BEGIN RECORD SET

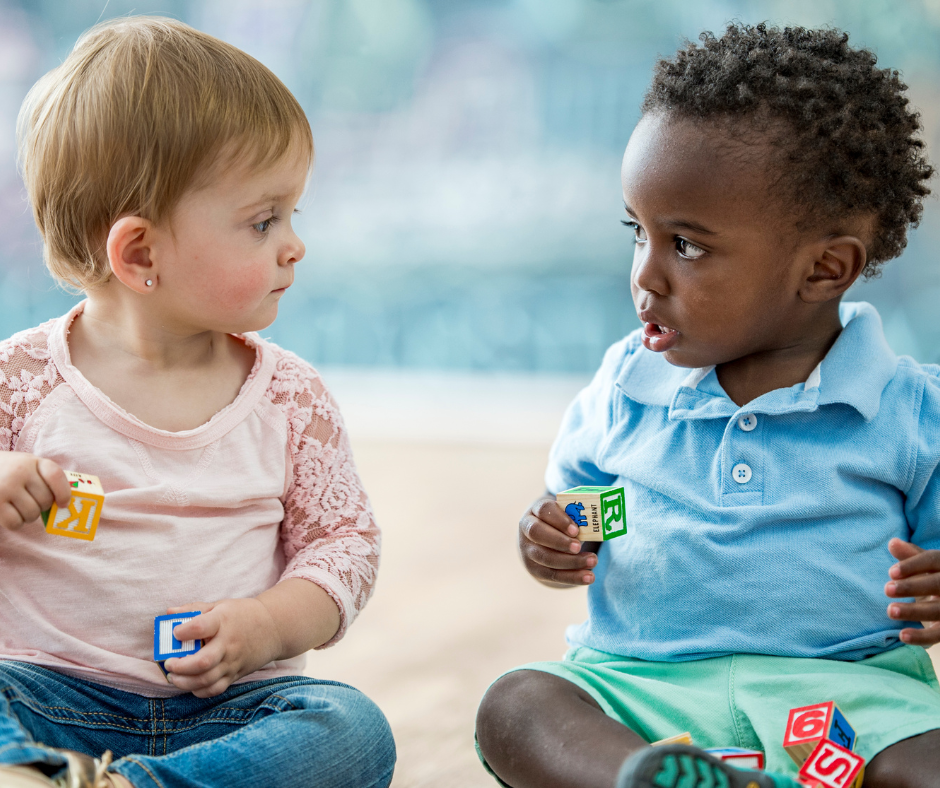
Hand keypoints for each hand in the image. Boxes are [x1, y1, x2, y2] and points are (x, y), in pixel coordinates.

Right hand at [0, 452, 70, 530]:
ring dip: (28, 516)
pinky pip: (15, 523)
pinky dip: (15, 523)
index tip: (63, 504)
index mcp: (31, 461)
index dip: (64, 493)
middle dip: (42, 506)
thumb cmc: (6, 472)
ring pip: (32, 513)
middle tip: (30, 502)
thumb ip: (42, 478)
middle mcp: (19, 472)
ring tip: (17, 507)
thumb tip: (64, 503)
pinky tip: (8, 514)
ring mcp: (6, 488)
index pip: (55, 475)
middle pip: (46, 499)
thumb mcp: (25, 466)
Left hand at [162, 598, 281, 697]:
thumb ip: (194, 609)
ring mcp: (233, 661)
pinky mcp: (235, 674)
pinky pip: (215, 689)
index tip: (175, 633)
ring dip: (185, 682)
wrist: (274, 627)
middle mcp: (228, 643)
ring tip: (173, 676)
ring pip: (206, 680)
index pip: (201, 627)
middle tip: (169, 663)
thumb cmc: (242, 615)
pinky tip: (190, 684)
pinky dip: (199, 691)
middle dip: (180, 666)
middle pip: (203, 662)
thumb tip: (168, 613)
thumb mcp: (220, 605)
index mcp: (223, 621)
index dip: (184, 631)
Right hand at [518, 493, 597, 586]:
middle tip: (579, 546)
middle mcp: (526, 529)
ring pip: (546, 557)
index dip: (559, 519)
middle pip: (537, 533)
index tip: (576, 529)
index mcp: (535, 511)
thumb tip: (600, 522)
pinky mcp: (535, 569)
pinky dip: (573, 577)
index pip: (543, 509)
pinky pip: (553, 575)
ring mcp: (528, 550)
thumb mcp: (564, 515)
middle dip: (560, 541)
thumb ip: (576, 517)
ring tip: (593, 561)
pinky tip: (589, 576)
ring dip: (571, 562)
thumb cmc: (559, 523)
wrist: (540, 541)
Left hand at [885, 538, 939, 645]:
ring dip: (914, 611)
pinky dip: (922, 637)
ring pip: (938, 610)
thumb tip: (893, 543)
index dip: (912, 565)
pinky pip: (939, 633)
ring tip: (890, 611)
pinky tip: (902, 635)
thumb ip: (910, 555)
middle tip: (886, 589)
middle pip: (937, 584)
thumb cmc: (935, 577)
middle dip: (912, 587)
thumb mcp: (926, 565)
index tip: (890, 573)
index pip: (932, 560)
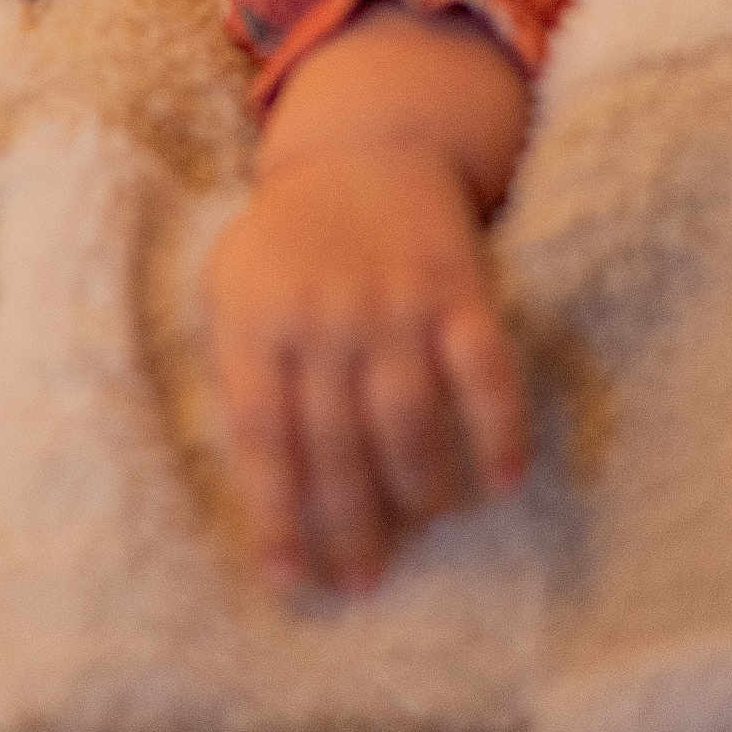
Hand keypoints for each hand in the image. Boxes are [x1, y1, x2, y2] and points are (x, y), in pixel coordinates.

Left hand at [203, 9, 530, 598]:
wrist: (364, 149)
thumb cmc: (288, 240)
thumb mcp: (233, 283)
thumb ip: (238, 369)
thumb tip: (259, 485)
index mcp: (257, 316)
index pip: (264, 437)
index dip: (278, 516)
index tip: (293, 580)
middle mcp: (325, 313)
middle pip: (338, 445)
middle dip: (351, 528)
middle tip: (362, 582)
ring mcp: (394, 300)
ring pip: (410, 423)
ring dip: (419, 494)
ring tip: (420, 528)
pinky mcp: (458, 287)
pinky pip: (485, 374)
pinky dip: (497, 433)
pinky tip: (498, 482)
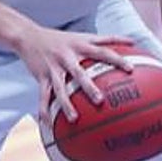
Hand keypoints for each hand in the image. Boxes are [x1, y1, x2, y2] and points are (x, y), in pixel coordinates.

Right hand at [16, 26, 136, 124]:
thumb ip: (107, 39)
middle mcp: (66, 56)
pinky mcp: (41, 76)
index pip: (101, 51)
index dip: (116, 59)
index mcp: (80, 46)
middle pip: (78, 73)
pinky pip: (43, 96)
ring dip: (66, 103)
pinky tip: (48, 124)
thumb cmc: (61, 38)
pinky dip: (45, 110)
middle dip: (88, 87)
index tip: (130, 70)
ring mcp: (53, 67)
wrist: (28, 36)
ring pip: (59, 88)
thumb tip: (133, 41)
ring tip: (74, 119)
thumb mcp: (83, 35)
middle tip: (100, 101)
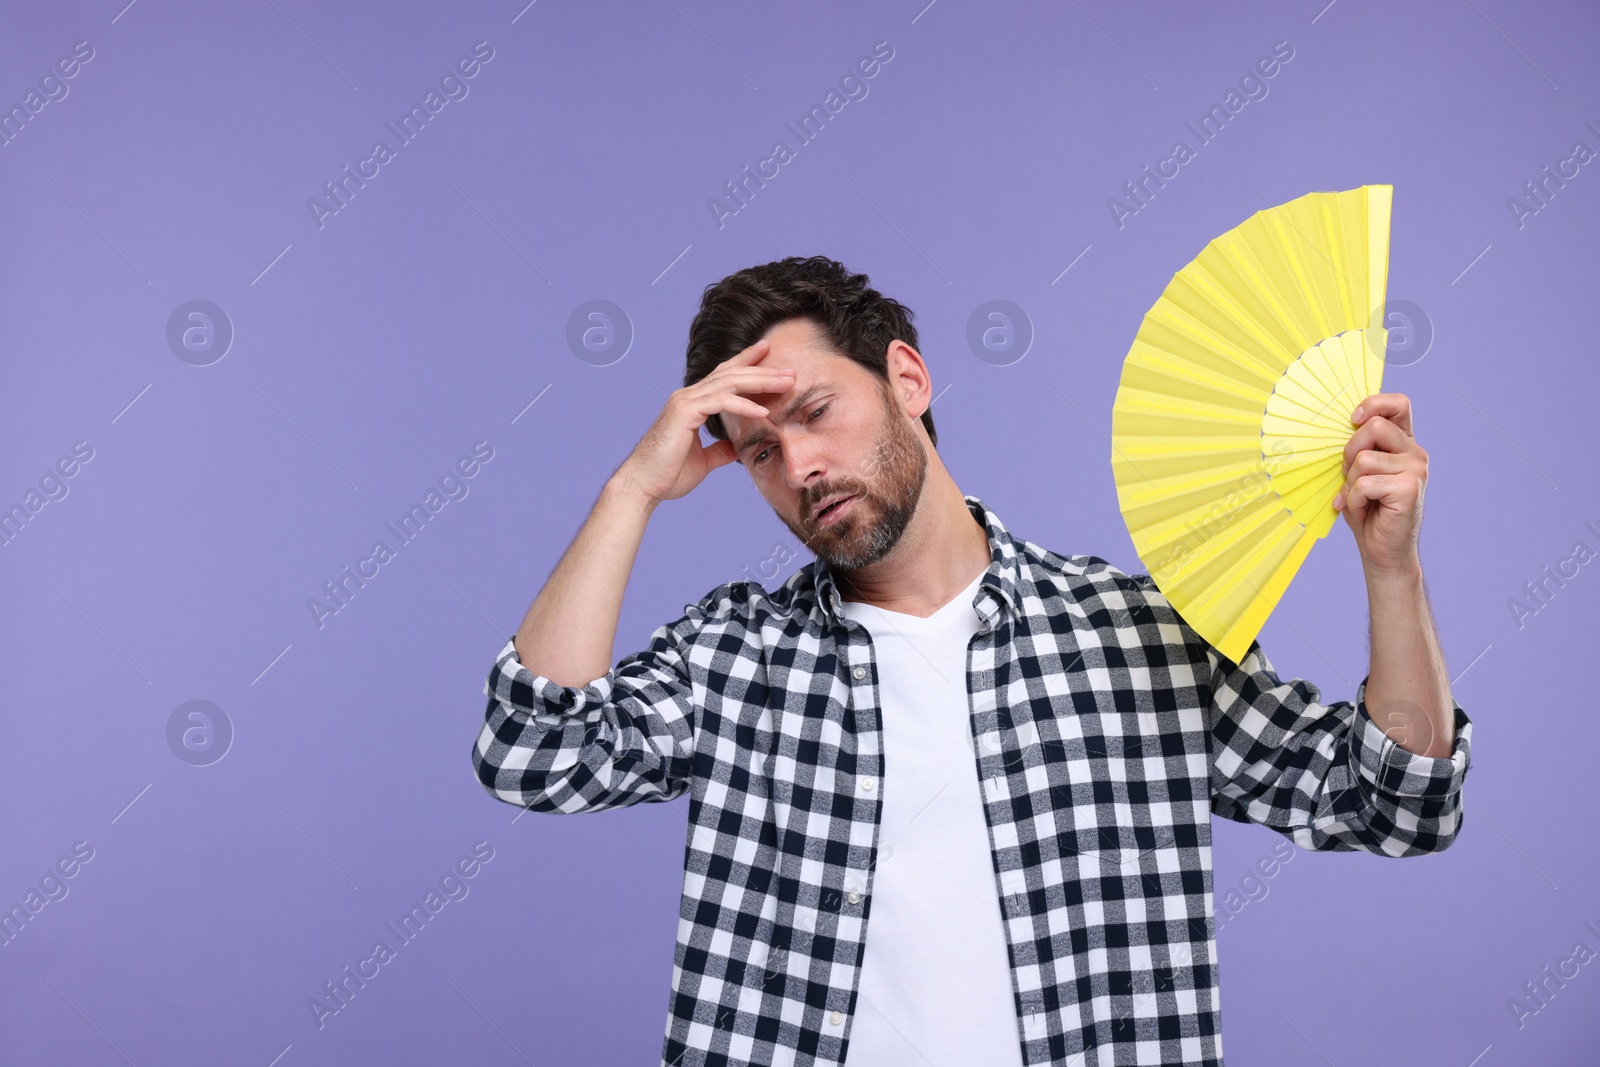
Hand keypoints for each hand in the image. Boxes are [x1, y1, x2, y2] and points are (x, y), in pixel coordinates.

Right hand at [614, 337, 793, 504]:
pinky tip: (763, 411)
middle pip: (731, 374)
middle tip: (790, 370)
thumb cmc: (668, 475)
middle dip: (762, 369)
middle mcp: (688, 395)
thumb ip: (720, 450)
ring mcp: (685, 400)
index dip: (747, 363)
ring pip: (729, 382)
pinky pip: (720, 401)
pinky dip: (744, 405)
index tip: (769, 354)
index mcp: (693, 403)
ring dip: (760, 381)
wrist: (644, 486)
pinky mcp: (684, 412)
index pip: (724, 376)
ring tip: (787, 383)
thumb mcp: (704, 461)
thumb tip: (737, 447)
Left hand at [1333, 392, 1426, 578]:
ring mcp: (1416, 469)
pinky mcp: (1409, 488)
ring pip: (1364, 459)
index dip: (1374, 404)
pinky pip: (1364, 483)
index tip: (1353, 419)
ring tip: (1359, 500)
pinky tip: (1362, 511)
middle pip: (1374, 427)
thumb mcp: (1357, 473)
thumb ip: (1358, 449)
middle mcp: (1415, 453)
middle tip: (1351, 478)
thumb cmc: (1367, 511)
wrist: (1382, 551)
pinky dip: (1353, 500)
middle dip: (1350, 453)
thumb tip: (1339, 427)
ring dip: (1350, 483)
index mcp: (1403, 444)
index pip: (1398, 404)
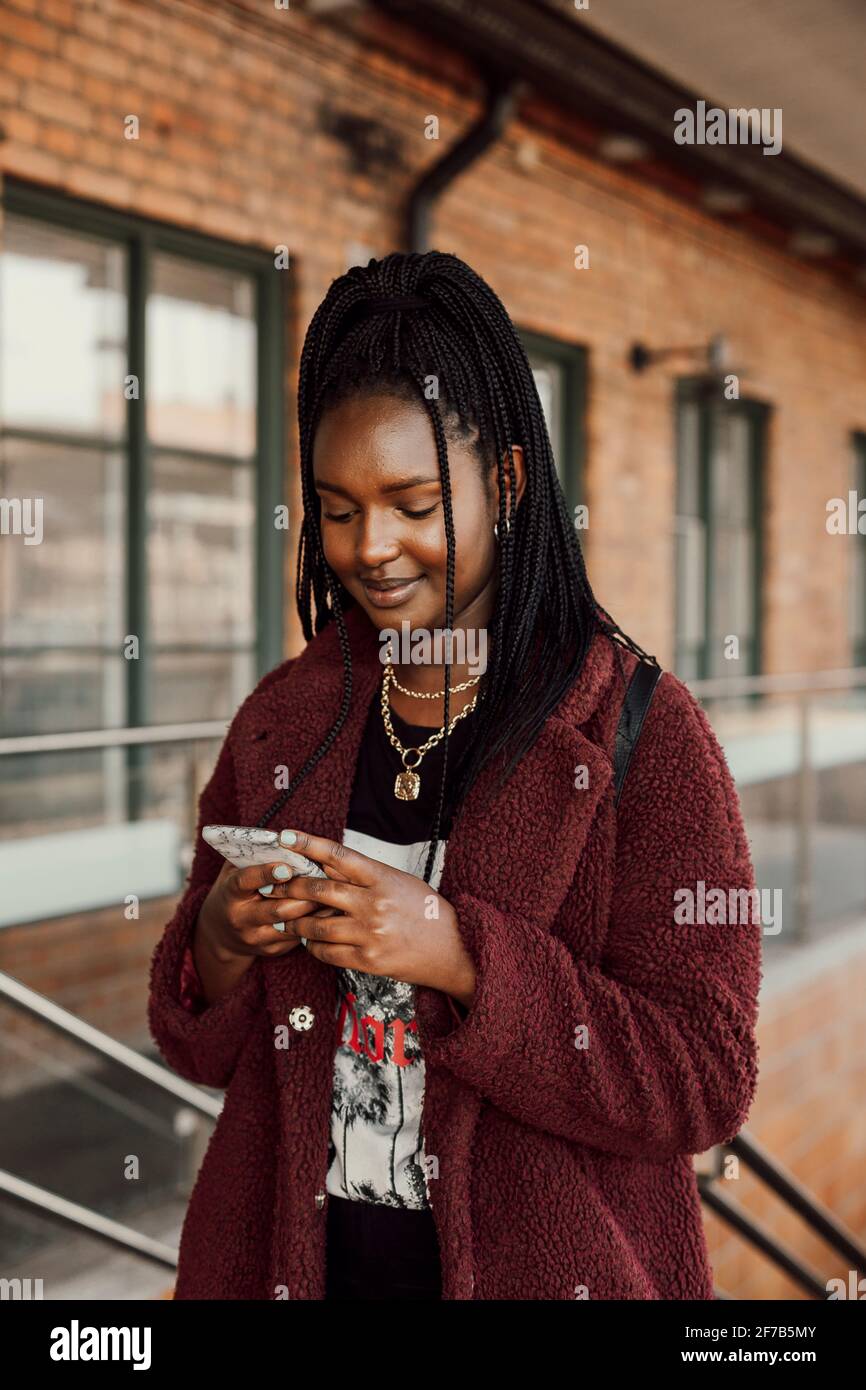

END RECORD SET

• _TASK DETAILS_
Copy the entries above exactly, but only from the line holding "ring dip: (571, 562)" through the line holding "index pip: (932, 560)", both included.

• _SOLVED PROBLEM_
ring dip: (571, 562)
thumb cmc: (559, 523)
wrist: (540, 541)
Left hand at [885, 538, 939, 645]:
ring dip: (914, 611)
pinky dip: (922, 637)
ring pip: (938, 610)
thumb tip: (893, 543)
index dip: (912, 565)
pinky pip: (939, 633)
ring tip: (890, 611)
pinky tip: (902, 635)
thumb ip: (910, 555)
middle tip: (886, 589)
middle pip: (937, 584)
thumb cmc: (935, 577)
middle dip: (912, 587)
thumb mcp: (926, 565)
index tip: (890, 573)
index pip: (932, 560)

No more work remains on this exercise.